■ **Your instructions**: Copy the listing below in full and skip every picture.

■ **Study material**:
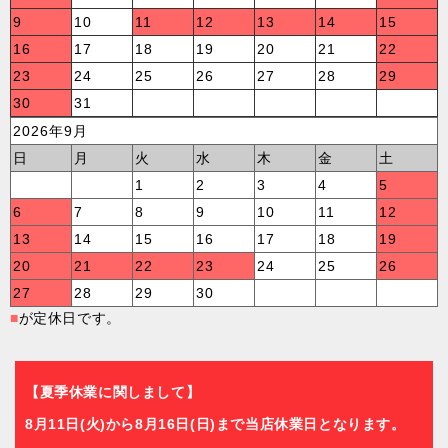
9
10
11
12
13
14
15
16
17
18
19
20
21
22
23
24
25
26
27
28
29
30
31
2026年9月
日
月
火
水
木
金
土
1
2
3
4
5
6
7
8
9
10
11
12
13
14
15
16
17
18
19
20
21
22
23
24
25
26
27
28
29
30
■
が定休日です。
【夏季休業に関しまして】
8月11日(火)から8月16日(日)まで当店休業日となります。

■ **Written solution**:
9
10
11
12
13
14
15
16
17
18
19
20
21
22
23
24
25
26
27
28
29
30
31
2026年9月
日
月
火
水
木
金
土
1
2
3
4
5
6
7
8
9
10
11
12
13
14
15
16
17
18
19
20
21
22
23
24
25
26
27
28
29
30
■
が定休日です。
【夏季休業に関しまして】
8月11日(火)から8月16日(日)まで当店休業日となります。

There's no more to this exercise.